US Military Countering China’s A2AD Strategy

China has historically maintained an air of mystery and the nation is a potential competitor to Western power in our day, resulting in many fearful speculations about Beijing’s strategies and capabilities. But a careful analysis of Chinese strategy and US counter responses suggests that US is fairly well-prepared in its defensive maneuvers.

What is A2AD?

Anti Access/Area Denial (A2/AD) is a strategy used to prevent or severely restrict, slow down, or endanger the opponent and prevent their ability to operate in each area. This strategy would include tactics like blacking out American satellites, disabling launch codes on destroyers using hacking, forcing Americans to steer their own ships through difficult straits and shallow shoals, and then sending massive amounts of newer, faster, and deadly missiles including one called the carrier killing missile (which was just tested in the South China Sea.)

In the case of conflict this would mean that US forces would be unable to enter the theater of operations until they degrade those massive numbers of missiles and weapon systems.

The theory then goes, that by the time the US fights its way through that A2AD bubble China would have already seized disputed territory with Japan, Taiwan, or in the South China Sea. They would essentially dare the US to liberate the territory in the face of what would likely be negative world opinion and dropping public support. Hearkening back to Chinese military theory, they use new and unexpected technology to achieve their goal to win without fighting, and maybe without a single death.

US Army Doctrine

But the US isn’t standing idly by as they let China (or Russia) dictate a strategy that gives them a free hand for their imperialist land grabs. The war could be over before the US takes months to build up its forces and is ready to response.  Moreover, adversaries like China would ostensibly seek to use that window to win a short, quick war or seizure of territory. In fact, a short, preemptive war to seize territory has been their strategic signature since 1949.

To counter this strategic blind spot and be able to operate in the A2AD environment the US wants to have forces ready to either survive in theater or be able to project force into the theater. In terms of doctrine, the US Army has called this “multi domain operations.” They emphasize using all assets-land, maritime, air, space, cyberspace- to become a “forward presence and expeditionary [force] to deny enemy objectives within days and achieve an operational position of relative advantage within weeks.”

There is concern about what these forces and the rest of the US military will do in the event a short war turns into a protracted conflict but it remains critical to meet the danger of a short, quick war.

US Navy Changes

In pursuit of this strategy the US Navy is looking to adopt a greater number of smaller and unmanned vehicles (UV).
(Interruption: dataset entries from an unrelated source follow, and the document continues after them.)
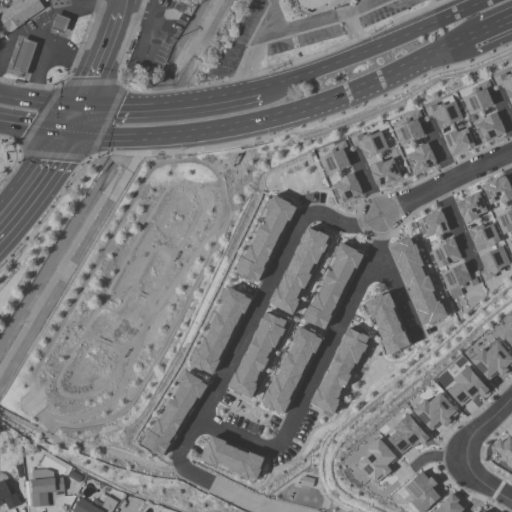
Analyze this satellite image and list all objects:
building: (179, 0)
building: (186, 0)
building: (315, 3)
building: (316, 3)
road: (123, 5)
road: (363, 6)
building: (18, 12)
building: (18, 12)
road: (263, 14)
building: (58, 22)
road: (307, 23)
road: (494, 24)
road: (358, 32)
road: (111, 41)
road: (45, 45)
road: (372, 51)
building: (22, 55)
building: (22, 55)
road: (73, 56)
road: (247, 61)
building: (505, 82)
building: (505, 83)
road: (93, 89)
road: (216, 96)
road: (325, 96)
building: (479, 96)
building: (477, 99)
road: (41, 101)
road: (157, 102)
road: (110, 104)
traffic signals: (84, 105)
building: (511, 106)
road: (505, 107)
building: (444, 112)
building: (443, 113)
road: (74, 118)
building: (410, 125)
building: (490, 125)
road: (32, 128)
building: (487, 128)
building: (408, 129)
traffic signals: (65, 132)
road: (90, 132)
road: (140, 132)
building: (459, 139)
building: (457, 141)
building: (370, 142)
building: (372, 144)
road: (440, 150)
building: (336, 155)
building: (421, 155)
building: (334, 158)
building: (419, 158)
road: (509, 159)
building: (384, 170)
building: (382, 171)
road: (33, 177)
road: (368, 181)
road: (444, 181)
building: (346, 185)
building: (344, 188)
building: (498, 189)
building: (495, 190)
road: (7, 203)
building: (471, 206)
building: (469, 207)
building: (504, 219)
building: (505, 220)
building: (434, 223)
building: (431, 224)
road: (456, 225)
building: (267, 233)
building: (482, 236)
building: (482, 236)
building: (265, 238)
road: (111, 240)
building: (508, 243)
building: (509, 244)
road: (25, 250)
building: (445, 253)
building: (444, 254)
building: (492, 261)
building: (492, 263)
building: (300, 267)
building: (299, 269)
building: (457, 277)
road: (146, 279)
building: (456, 279)
building: (415, 280)
building: (416, 281)
building: (333, 282)
park: (117, 286)
building: (332, 286)
road: (116, 287)
road: (396, 290)
road: (150, 304)
road: (169, 308)
building: (386, 321)
building: (387, 322)
building: (221, 325)
building: (219, 330)
building: (509, 333)
building: (507, 334)
road: (110, 347)
building: (258, 352)
road: (169, 357)
building: (493, 357)
building: (491, 359)
building: (292, 367)
building: (341, 368)
building: (290, 370)
building: (340, 370)
building: (468, 383)
building: (465, 386)
building: (436, 408)
building: (176, 410)
building: (434, 411)
building: (174, 413)
road: (212, 425)
road: (49, 427)
building: (409, 431)
building: (405, 434)
road: (184, 439)
road: (464, 450)
building: (505, 450)
building: (505, 450)
road: (92, 453)
building: (233, 456)
building: (232, 458)
building: (378, 458)
building: (376, 459)
building: (307, 480)
building: (42, 486)
building: (423, 488)
building: (43, 489)
building: (420, 491)
road: (230, 493)
building: (7, 494)
building: (6, 495)
building: (94, 504)
building: (450, 504)
building: (94, 505)
building: (449, 506)
building: (166, 510)
building: (482, 511)
building: (484, 511)
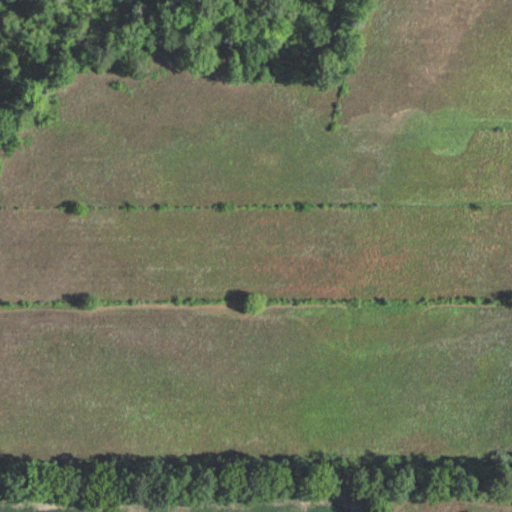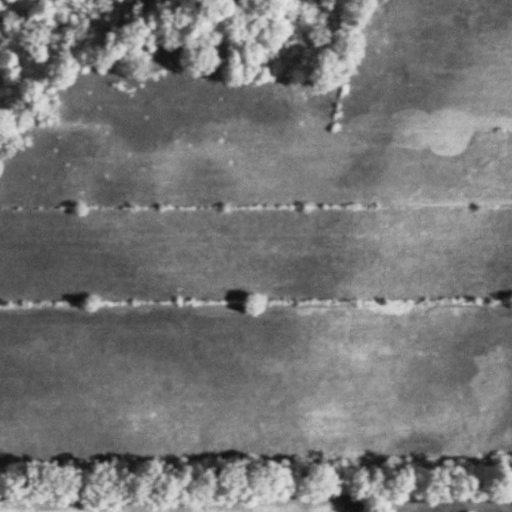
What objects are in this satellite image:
crop: (201, 500)
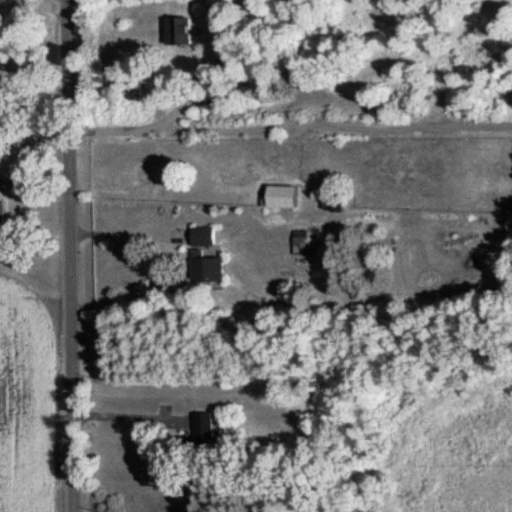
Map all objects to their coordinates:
road: (38, 1)
building: (177, 29)
road: (287, 124)
building: (282, 195)
building: (2, 214)
road: (119, 233)
building: (203, 234)
building: (301, 240)
road: (66, 255)
building: (207, 266)
crop: (18, 392)
road: (123, 417)
building: (205, 428)
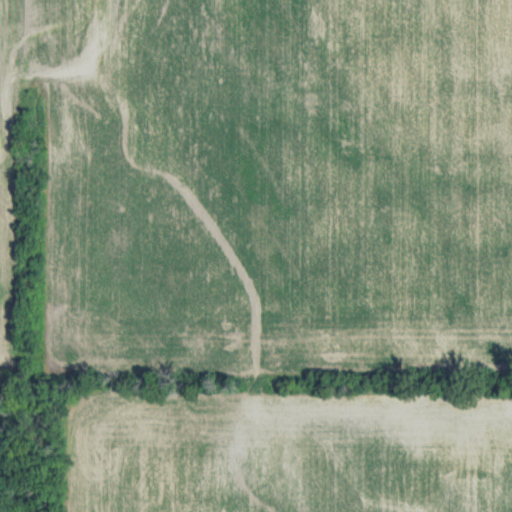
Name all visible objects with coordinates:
crop: (262, 250)
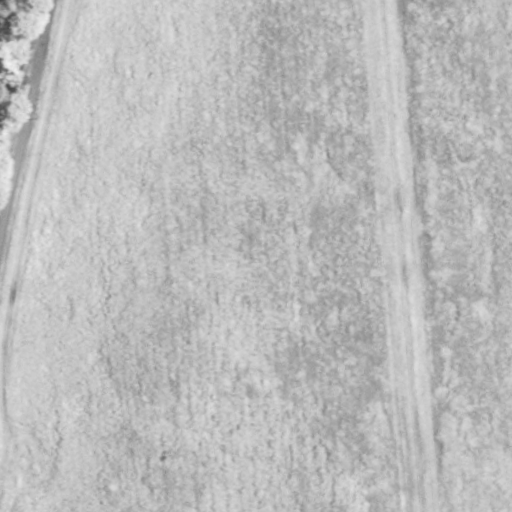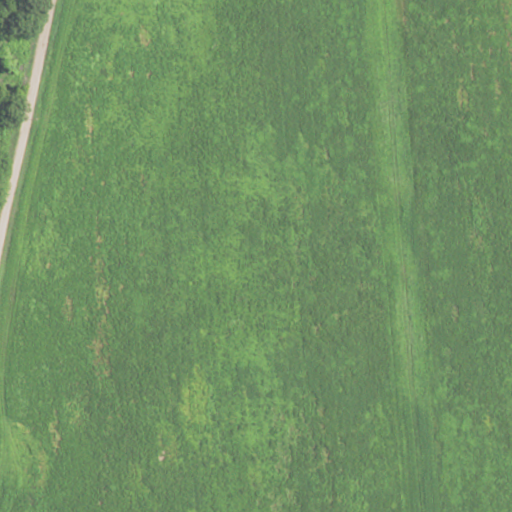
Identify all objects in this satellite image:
road: (20, 107)
crop: (263, 260)
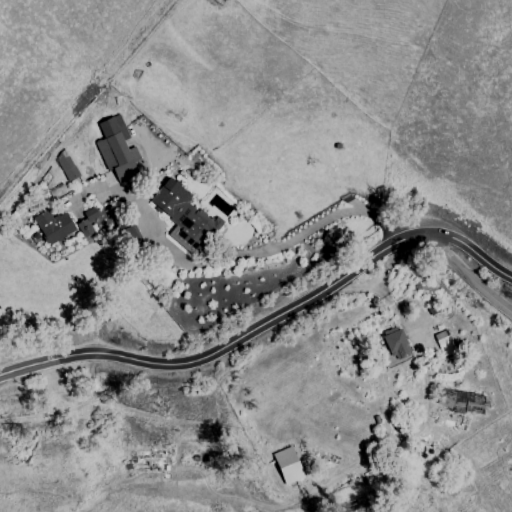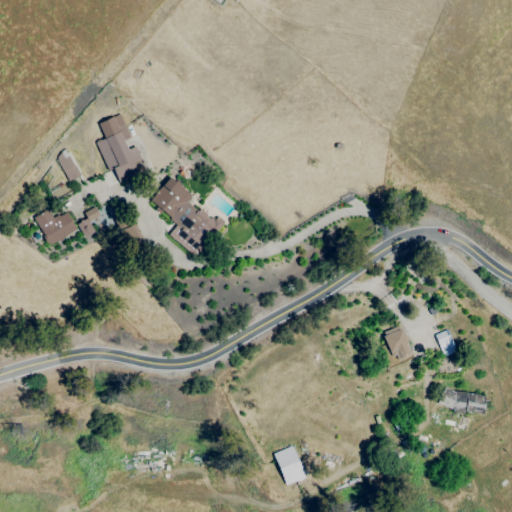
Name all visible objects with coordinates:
building: (116, 148)
building: (65, 165)
building: (183, 216)
building: (86, 221)
building: (100, 223)
building: (52, 226)
road: (266, 250)
road: (468, 276)
road: (269, 321)
building: (395, 342)
building: (444, 342)
building: (460, 401)
building: (287, 465)
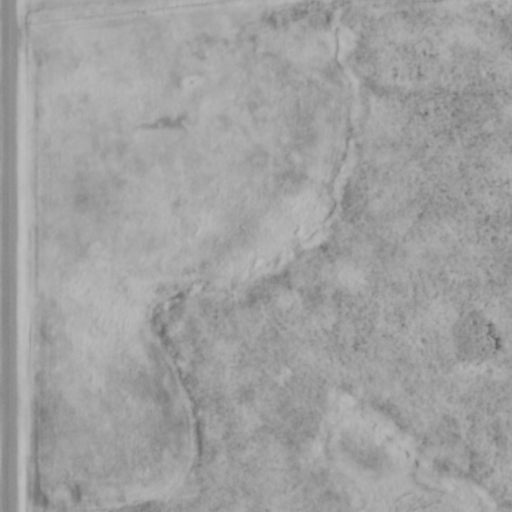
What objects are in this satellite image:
road: (9, 256)
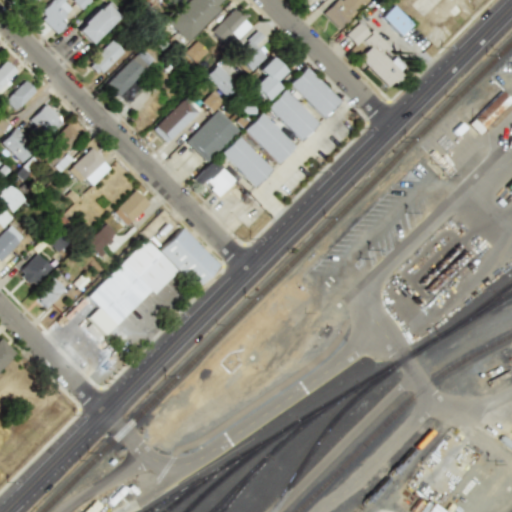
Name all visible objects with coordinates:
building: (28, 1)
building: (171, 2)
building: (340, 11)
building: (52, 13)
building: (191, 16)
building: (393, 20)
building: (94, 23)
building: (228, 26)
building: (352, 32)
building: (192, 52)
building: (247, 52)
building: (102, 57)
road: (331, 62)
building: (378, 63)
building: (4, 73)
building: (124, 78)
building: (265, 78)
building: (217, 80)
building: (311, 92)
building: (16, 95)
building: (208, 102)
building: (487, 112)
building: (288, 114)
building: (42, 120)
building: (172, 120)
building: (1, 124)
building: (208, 135)
building: (265, 138)
road: (123, 144)
building: (13, 145)
building: (55, 147)
road: (480, 157)
road: (295, 159)
building: (242, 161)
building: (85, 167)
road: (499, 169)
building: (212, 177)
road: (418, 187)
building: (6, 198)
building: (127, 208)
building: (2, 216)
building: (6, 238)
building: (98, 238)
railway: (318, 239)
building: (51, 241)
building: (185, 257)
road: (259, 259)
building: (30, 270)
building: (124, 285)
building: (45, 293)
railway: (485, 304)
road: (105, 333)
building: (4, 353)
road: (52, 360)
railway: (374, 383)
road: (270, 408)
road: (469, 411)
railway: (397, 413)
railway: (306, 423)
road: (412, 424)
road: (128, 437)
railway: (262, 446)
railway: (226, 465)
railway: (398, 466)
railway: (84, 472)
railway: (111, 477)
railway: (190, 485)
railway: (234, 491)
building: (432, 509)
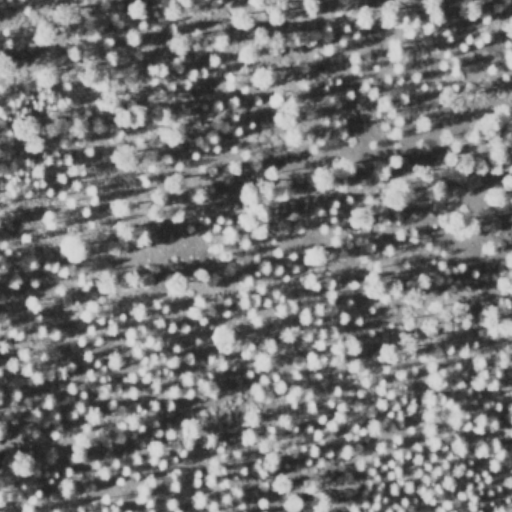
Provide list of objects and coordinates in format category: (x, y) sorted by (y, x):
road: (49, 39)
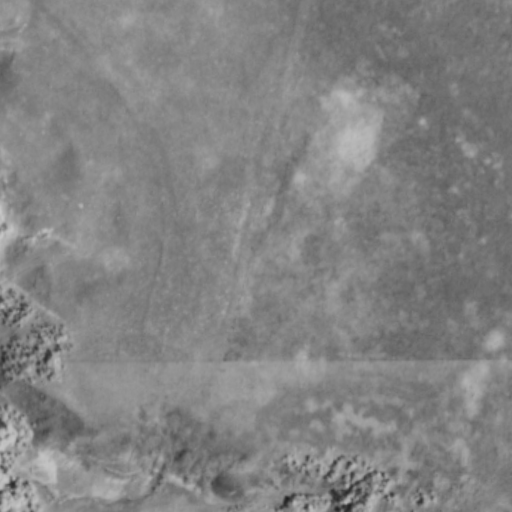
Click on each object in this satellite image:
road: (24, 24)
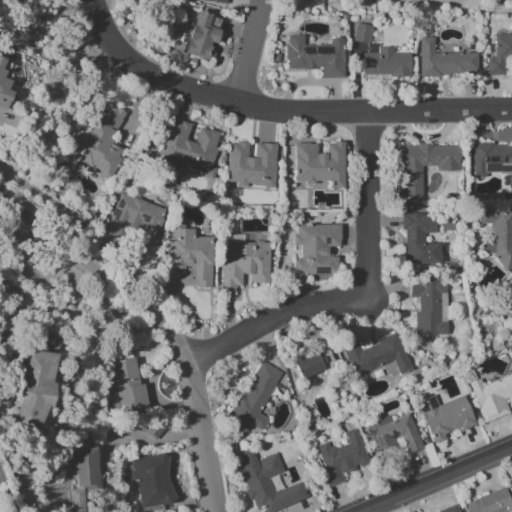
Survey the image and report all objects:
building: (361, 33)
building: (201, 34)
road: (250, 52)
building: (315, 56)
building: (443, 60)
building: (385, 63)
road: (145, 75)
building: (3, 87)
road: (438, 111)
road: (301, 112)
building: (98, 144)
building: (188, 147)
building: (492, 160)
building: (250, 164)
building: (318, 164)
building: (423, 166)
road: (59, 206)
building: (135, 219)
building: (498, 234)
building: (418, 238)
road: (23, 246)
building: (315, 248)
building: (189, 253)
building: (243, 262)
road: (97, 276)
road: (353, 290)
building: (429, 308)
building: (51, 340)
building: (375, 355)
building: (314, 363)
building: (37, 387)
building: (128, 387)
building: (492, 397)
building: (254, 398)
building: (444, 416)
building: (392, 434)
road: (202, 436)
road: (143, 438)
building: (341, 457)
building: (83, 477)
building: (152, 480)
road: (438, 480)
building: (266, 482)
building: (490, 502)
building: (450, 509)
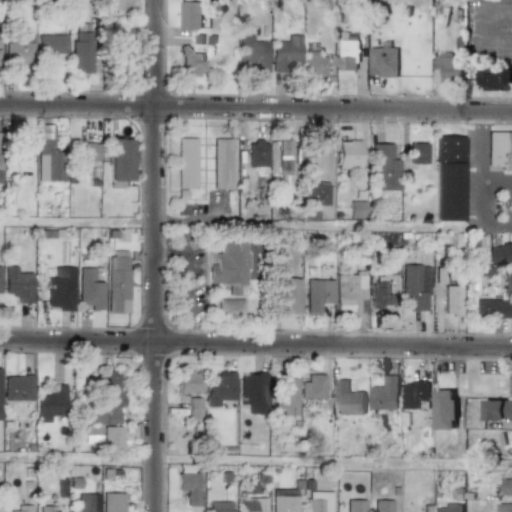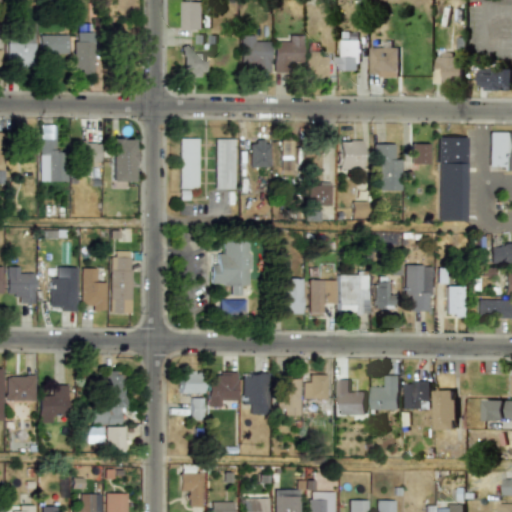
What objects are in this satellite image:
building: (190, 15)
road: (488, 23)
building: (50, 44)
building: (18, 49)
building: (81, 52)
building: (253, 53)
building: (285, 53)
building: (347, 56)
building: (191, 61)
building: (383, 61)
building: (314, 65)
building: (448, 68)
building: (494, 78)
road: (256, 106)
building: (25, 148)
building: (284, 150)
building: (498, 150)
building: (85, 151)
building: (416, 153)
building: (257, 154)
building: (347, 154)
building: (119, 159)
building: (48, 160)
building: (185, 162)
building: (0, 163)
building: (221, 164)
building: (384, 166)
road: (482, 168)
building: (448, 178)
road: (497, 180)
building: (316, 194)
building: (356, 209)
road: (255, 224)
building: (499, 253)
road: (154, 256)
building: (229, 265)
building: (117, 281)
building: (16, 283)
building: (506, 283)
building: (415, 286)
building: (61, 289)
building: (89, 289)
building: (0, 291)
building: (318, 293)
building: (350, 294)
building: (290, 297)
building: (451, 300)
building: (230, 307)
building: (493, 307)
road: (255, 341)
building: (188, 382)
building: (312, 387)
building: (17, 388)
building: (219, 388)
building: (251, 391)
building: (385, 394)
building: (416, 394)
building: (285, 395)
building: (348, 399)
building: (108, 401)
building: (51, 404)
building: (193, 408)
building: (445, 409)
building: (494, 409)
building: (511, 410)
building: (92, 434)
building: (111, 438)
road: (256, 460)
building: (507, 486)
building: (188, 487)
building: (283, 500)
building: (317, 501)
building: (112, 502)
building: (86, 503)
building: (253, 504)
building: (352, 505)
building: (382, 505)
building: (219, 506)
building: (504, 507)
building: (22, 508)
building: (46, 508)
building: (447, 508)
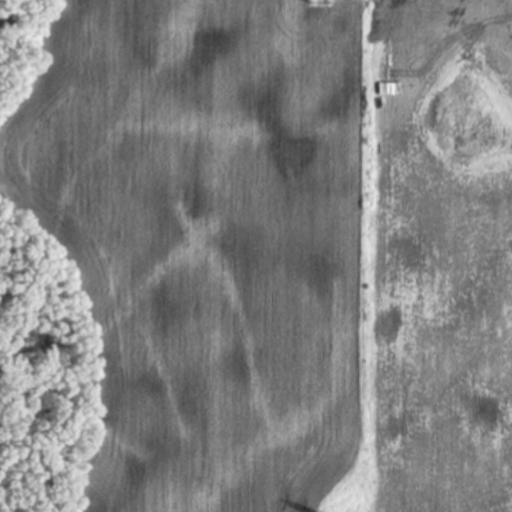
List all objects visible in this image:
power tower: (327, 1)
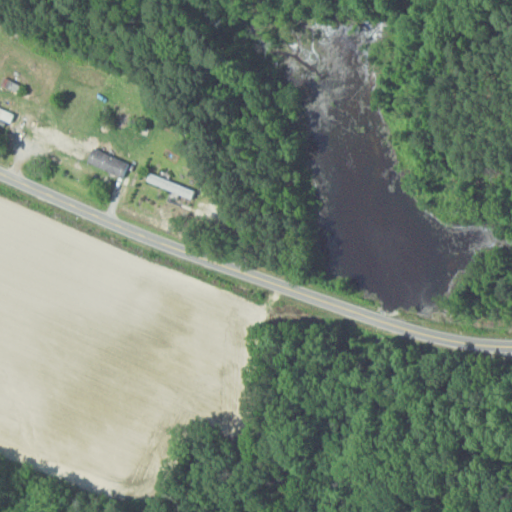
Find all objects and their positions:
building: (6, 114)
building: (8, 114)
building: (55, 137)
building: (60, 138)
building: (108, 162)
building: (112, 163)
building: (170, 186)
building: (174, 186)
road: (251, 274)
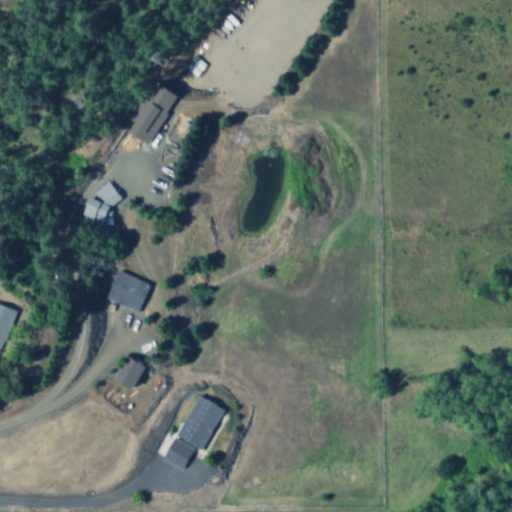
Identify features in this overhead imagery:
building: (148, 112)
building: (97, 204)
road: (77, 205)
building: (124, 290)
building: (4, 320)
road: (69, 393)
building: (196, 421)
building: (174, 452)
road: (84, 501)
These UVs will present a swarm of low cost counter missile batteries. They could use rail guns which use high velocity projectiles instead of explosives to counter missiles. (They are shot so fast that they can explode the warhead.) Another alternative consists of lasers which new technology has made portable enough for deployment on a variety of air, land, and sea platforms.

The problem with US technology is that many of their missiles cost a million dollars, and their ships billions of dollars, while the swarms the Chinese will use, such as drones, cost as little as 50 dollars. Even if no missiles strike capital ships, the US would have spent billions of dollars in munitions to destroy plastic drones. But rail gun ammunition is extremely cheap, and lasers can fire all day if the power is running on the ships.

Having no (or in some cases limited) crew and a cheap design will make any potential engagement less costly. Some analysts claim this means the Navy is admitting the carrier is obsolete. But the unmanned vehicles will allow the carrier battle group to project power against more selective targets. As the doctrine stated, “to achieve advantage within a few weeks.”

Marine Corps Changes

Ships aren’t the only item to help. The US Marine Corps is also changing their force structure. They don’t want to be a second land army and thus are moving to eliminate tanks, helicopters and some MP battalions. They do want more and lighter amphibious ships that will better survive inside an A2AD environment, and as well as long range missiles that can project power into the A2AD theater. The Marines will also get unmanned air, land and sea platforms. In particular, the leaders envision a Marine force that can survive in a garrison that can headquarter in Okina, Japan but be stationed in small groups across the Pacific with enough weapons to form a bubble that can degrade enemy A2AD operations, or provide their own A2AD space.

This has the danger of them being overrun if the plan doesn’t work, but it could possibly stop the war by having an island of Marines with the tools to immediately stop enemy aggression.

The details are still being formed and they have their share of criticisms. But the new force structure and doctrine is encouraging news. The United States is taking concrete steps to adapt new technologies, like small unmanned vehicles, and integrate them with a force structure like missiles and existing carriers. They are doing this in order to defend allies against China’s strategic signature moves and any potential window of opportunity Beijing would have for a quick strike.